Tackling the Affordable Housing Crisis
A panel of industry veterans offered a sober assessment and strategies for progress at the Institute of Real Estate Management’s annual summit in Chicago.
By Paul Rosta
Chicago—What’s ahead for affordable housing? A panel of industry veterans offered a sober assessment and strategies for progress on Wednesday afternoon at the Institute of Real Estate Management’s annual summit in Chicago.
Funding poses a significant challenge, reported Eileen Wirth, president & CEO of the Octavia Hill Association, a century-old Philadelphia nonprofit. “Unfortunately, moving forward, it’s not looking much brighter,” she said. The Trump Administration’s proposed budget hits calls for flat funding, so that operators will be unable to count on increased payments to offset rising costs. “It will be a bit of a challenge,” she noted. “Hopefully, we won’t run into any major capital needs.”
The decades-old formula for determining eligibility bears reconsideration, said David McGuill, regional vice president for Related Management Co. Many of those who could benefit from workforce opportunities, such as teachers, police officers and firefighters, earn considerably more than the 60 percent of area median income. “They’re left in a position where they don’t necessarily have access” to designated affordable housing, he noted. Raising the threshold for eligibility to 90 percent or 100 percent of AMI “would be a huge push in the right direction,” McGuill contended.
That said, affordable housing advocates continue to face widespread misconceptions. Gwen Volk, a longtime executive and consultant, cited a long list of myths: that affordable communities are characterized by inferior construction, crime, increased traffic, burdened public schools, declining property values and lazy, unemployed residents. But a series of studies from government agencies, non-profit organizations and academia show that the opposite is true, she contended. For instance, the presence of affordable communities enhances family stability. That, in turn, helps improve student performance and test scores by attracting talented teachers to school districts. And since affordable apartment residents are more likely to use public transportation and less likely to own cars, the contention that affordable communities make traffic worse is untrue, Volk said.

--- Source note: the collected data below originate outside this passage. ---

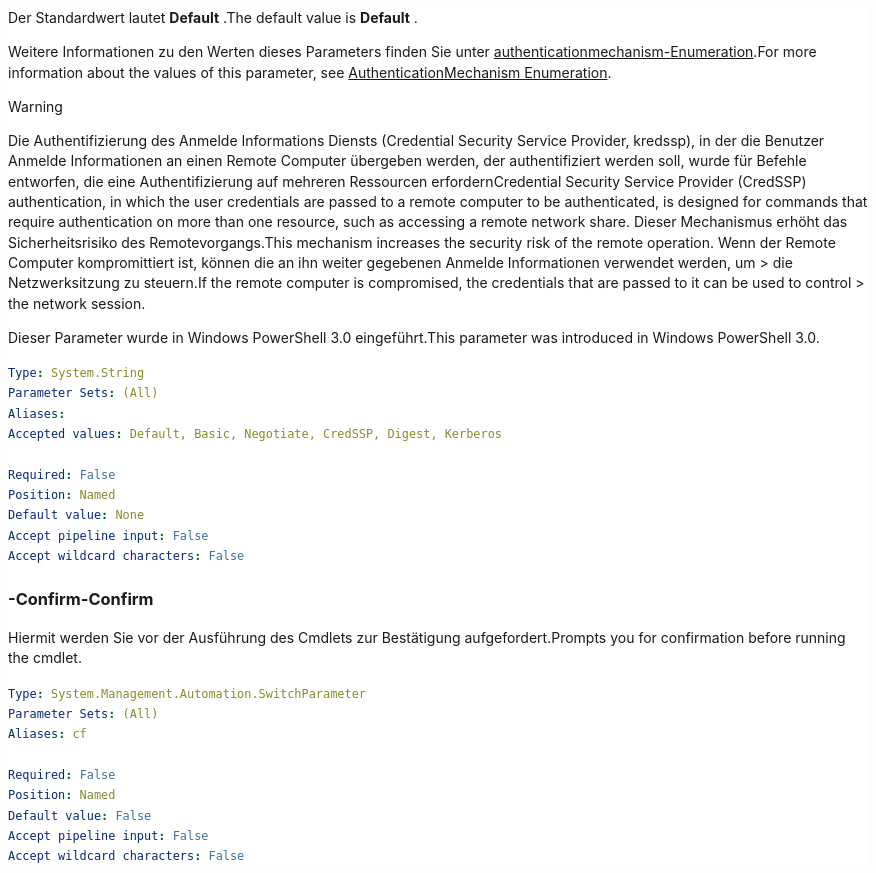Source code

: <span data-ttu-id="6b880-161">Der Standardwert lautet **Default** .</span><span class="sxs-lookup"><span data-stu-id="6b880-161">The default value is **Default** .</span></span>

<span data-ttu-id="6b880-162">Weitere Informationen zu den Werten dieses Parameters finden Sie unter [authenticationmechanism-Enumeration](/dotnet/api/system.management.automation.runspaces.authenticationmechanism).</span><span class="sxs-lookup"><span data-stu-id="6b880-162">For more information about the values of this parameter, see [AuthenticationMechanism Enumeration](/dotnet/api/system.management.automation.runspaces.authenticationmechanism).</span></span>

> [!WARNING]
> <span data-ttu-id="6b880-163">Die Authentifizierung des Anmelde Informations Diensts (Credential Security Service Provider, kredssp), in der die Benutzer Anmelde Informationen an einen Remote Computer übergeben werden, der authentifiziert werden soll, wurde für Befehle entworfen, die eine Authentifizierung auf mehreren Ressourcen erfordern</span><span class="sxs-lookup"><span data-stu-id="6b880-163">Credential Security Service Provider (CredSSP) authentication, in which the user credentials are passed to a remote computer to be authenticated, is designed for commands that require authentication on more than one resource, such as accessing a remote network share.</span></span>
> <span data-ttu-id="6b880-164">Dieser Mechanismus erhöht das Sicherheitsrisiko des Remotevorgangs.</span><span class="sxs-lookup"><span data-stu-id="6b880-164">This mechanism increases the security risk of the remote operation.</span></span>
> <span data-ttu-id="6b880-165">Wenn der Remote Computer kompromittiert ist, können die an ihn weiter gegebenen Anmelde Informationen verwendet werden, um > die Netzwerksitzung zu steuern.</span><span class="sxs-lookup"><span data-stu-id="6b880-165">If the remote computer is compromised, the credentials that are passed to it can be used to control > the network session.</span></span>

<span data-ttu-id="6b880-166">Dieser Parameter wurde in Windows PowerShell 3.0 eingeführt.</span><span class="sxs-lookup"><span data-stu-id="6b880-166">This parameter was introduced in Windows PowerShell 3.0.</span></span>

```yaml
Type: System.String
Parameter Sets: (All)
Aliases:
Accepted values: Default, Basic, Negotiate, CredSSP, Digest, Kerberos

Required: False
Position: Named
Default value: None
Accept pipeline input: False
Accept wildcard characters: False
```

### <span data-ttu-id="6b880-167">-Confirm</span><span class="sxs-lookup"><span data-stu-id="6b880-167">-Confirm</span></span>

<span data-ttu-id="6b880-168">Hiermit werden Sie vor der Ausführung des Cmdlets zur Bestätigung aufgefordert.</span><span class="sxs-lookup"><span data-stu-id="6b880-168">Prompts you for confirmation before running the cmdlet.</span></span>

```yaml
Type: System.Management.Automation.SwitchParameter
Parameter Sets: (All)
Aliases: cf

Required: False
Position: Named
Default value: False
Accept pipeline input: False
Accept wildcard characters: False
```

During the next several decades, affordable housing for seniors will become an increasingly important issue, noted Pamela Monroe, vice president for National Church Residences. Seniors will comprise fully one fifth of the U.S. population by 2030. In 38 percent of households covered by Section 202, the principal federal housing program for low-income seniors, annual income is less than $13,000.
She urged service coordinators to carry out health assessments of residents and share data with healthcare providers, government officials and other stakeholders. Hospital stays by residents of the group’s properties have declined 5 percent in the past year. “Take advantage of your partnerships that can help,” she advised the audience. “Moving forward, take care of your seniors and let them age in place at home.”